Your goal — Decide whether each statement agrees with the notebook on classifying digits with a single fully connected layer, given below: 1. The best reported result is 85% classification of digits. 2. The weights of the network start out set to zero. 3. The layer returns dimension (10, 1, 1). For each, answer yes or no and quote the deciding words from the notebook.

Extract —
______
# Network for Digits using one FullyConnectedLayer

## Summary
* Network with just one fully connected layer. Every input pixel is connected via a weight to every output category. Number of weights = 20x20 = 400.
* Best result: 85% classification of digits.

## Preliminaries

In [1]:
# Import packages
import sys
# If academia_ai is not installed, include its path here
if '../../' not in sys.path:
    sys.path.append('../../')
import numpy as np
# Can use inline instead of notebook or remove this magic and use
# plt.show() to get plots in seperate windows
%matplotlib notebook 
import matplotlib.pyplot as plt
import academia_ai as ai

In [2]:
# Load digits from disk into collection D (optional filepath to archive "MNIST_academia.npz")
D = ai.digits.DigitCollection()
# Can access training images and solutions as "D.training_images" and  "D.training_solutions"
# and test images and solutions for validation as "D.test_images", "D.test_solutions"

In [3]:
# Check out how a random digit looks like
plt.figure(figsize=(3,2))
plt.imshow(D.training_images[666], cmap='Greys')
print('Label:', np.argmax(D.training_solutions[666]))

<IPython.core.display.Javascript object>

Label: 8


## Create layers and build neural network

In [4]:
# 1. Create the layer that will constitute our neural network.
'''
It takes dimension (1, 20, 20) as each digit is represented by
one (greyscale) image of dimension 20x20 pixels. It returns
dimension (10, 1, 1) corresponding to the 10 possible outcomes
[0,1,2,3,4,5,6,7,8,9]. The arrays are always kept three-dimensional
for consistency and are stacked along the first axis (depth).
'''
full_layer = ai.FullyConnectedLayer(input_shape=(1,20,20), output_shape=(10,1,1))
# 2. Now build a convolutional neural network from the created layer
# first create a new empty net
net = ai.ConvolutionalNeuralNet()
# and now add our FullyConnectedLayer
net.add_layer(full_layer)
# print summary
net.pprint()
# Its weights are initialized randomly

Convolutional Neural Network containing the following 1 layers:
FullyConnectedLayer with input_shape (1, 20, 20) and output_shape (10, 1, 1)
Properites of weights: MIN= -0.16 MAX= 0.16 MEAN= 0.0 VAR= 0.0


## Check out forward propagation

In [5]:
digit_index = 1
dig = D.training_images[digit_index]
sol = D.training_solutions[digit_index]
result = net.forward_prop(dig)
# Plot the result after propagating through the net
fig, axarr = plt.subplots(2, 5, figsize=(5,4))
for x in range(2):
    for y in range(5):
        axarr[x, y].imshow(result[x+2*y], cmap='Greys', vmin=-1, vmax=1)
        axarr[x, y].set_title('Digit '+str(x+2*y))
        axarr[x, y].get_xaxis().set_visible(False)
        axarr[x, y].get_yaxis().set_visible(False)
plt.tight_layout()
print('Classified label:', np.argmax(result))
print('Correct label:', np.argmax(sol))

<IPython.core.display.Javascript object>

Classified label: 8
Correct label: 9


## Do some training and save the net

In [68]:
# A very small learning rate takes too much training time,
# a very large learning rate might lead to divergence of the weights!
______
Given data —

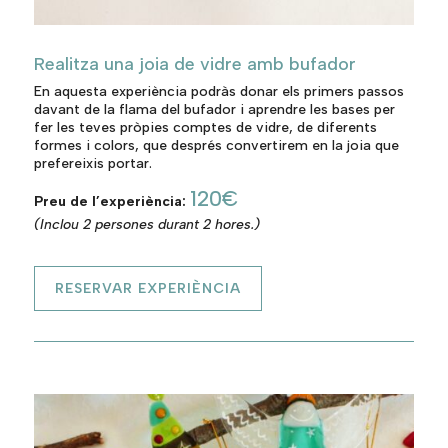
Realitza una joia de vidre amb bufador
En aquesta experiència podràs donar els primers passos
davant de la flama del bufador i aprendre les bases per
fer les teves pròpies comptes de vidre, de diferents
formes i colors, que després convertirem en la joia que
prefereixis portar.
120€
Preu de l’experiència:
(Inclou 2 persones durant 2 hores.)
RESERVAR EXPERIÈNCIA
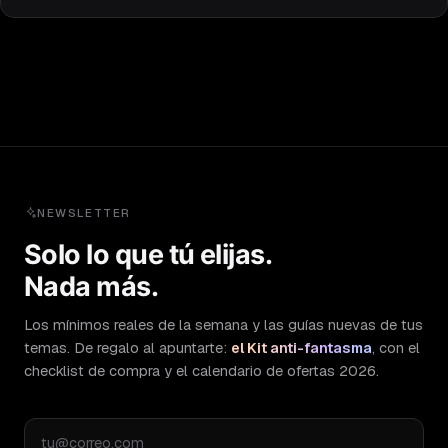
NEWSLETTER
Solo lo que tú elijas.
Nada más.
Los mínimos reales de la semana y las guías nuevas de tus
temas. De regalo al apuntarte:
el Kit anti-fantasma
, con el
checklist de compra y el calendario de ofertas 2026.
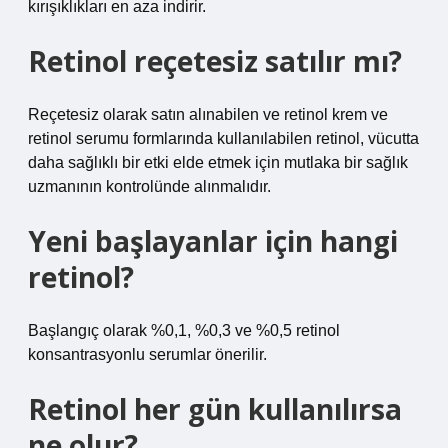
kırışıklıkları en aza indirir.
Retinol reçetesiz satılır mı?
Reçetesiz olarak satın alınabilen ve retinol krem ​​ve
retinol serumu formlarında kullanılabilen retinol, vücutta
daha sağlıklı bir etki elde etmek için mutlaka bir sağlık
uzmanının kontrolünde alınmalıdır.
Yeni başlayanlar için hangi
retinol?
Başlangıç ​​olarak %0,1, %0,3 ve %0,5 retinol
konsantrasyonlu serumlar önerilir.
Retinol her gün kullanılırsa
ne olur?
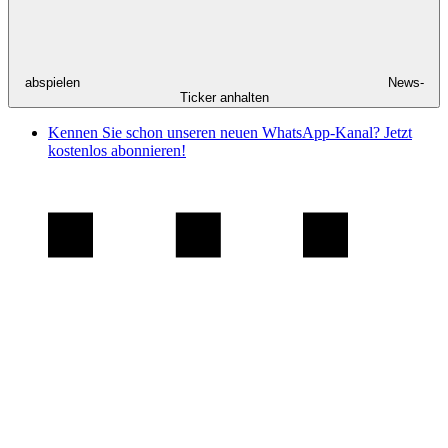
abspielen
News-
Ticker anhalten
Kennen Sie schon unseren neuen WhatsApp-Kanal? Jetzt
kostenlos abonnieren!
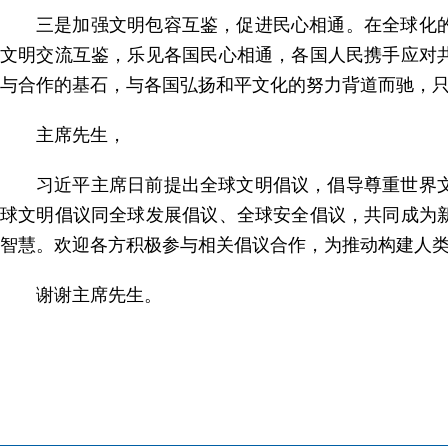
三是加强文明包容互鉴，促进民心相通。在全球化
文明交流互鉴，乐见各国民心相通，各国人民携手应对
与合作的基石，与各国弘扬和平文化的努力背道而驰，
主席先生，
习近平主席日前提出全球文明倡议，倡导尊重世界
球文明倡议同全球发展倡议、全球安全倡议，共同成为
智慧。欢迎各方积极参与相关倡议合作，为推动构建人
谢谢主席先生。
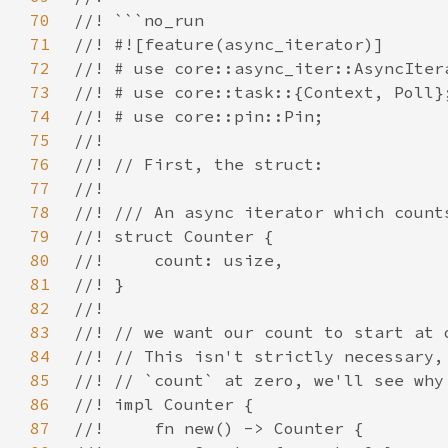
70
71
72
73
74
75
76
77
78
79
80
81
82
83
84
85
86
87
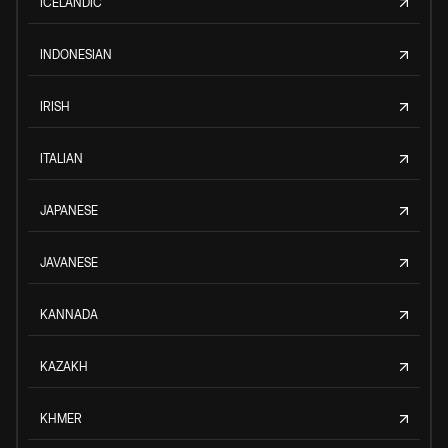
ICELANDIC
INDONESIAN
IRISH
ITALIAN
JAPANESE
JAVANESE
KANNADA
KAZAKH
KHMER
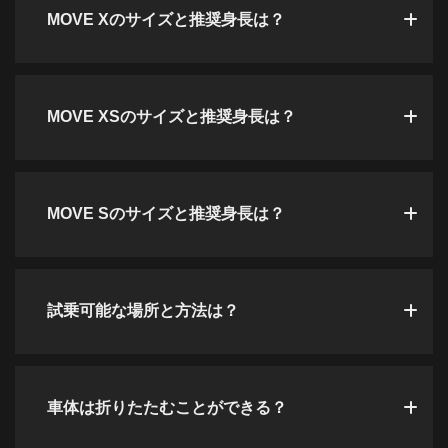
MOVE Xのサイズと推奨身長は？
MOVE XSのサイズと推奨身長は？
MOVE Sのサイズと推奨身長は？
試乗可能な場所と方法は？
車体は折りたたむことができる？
______
Final answer —
1. Yes: "Best result: 85% classification of digits."
2. No: "Its weights are initialized randomly"
3. Yes: "It returns dimension (10, 1, 1) corresponding to the 10 possible outcomes"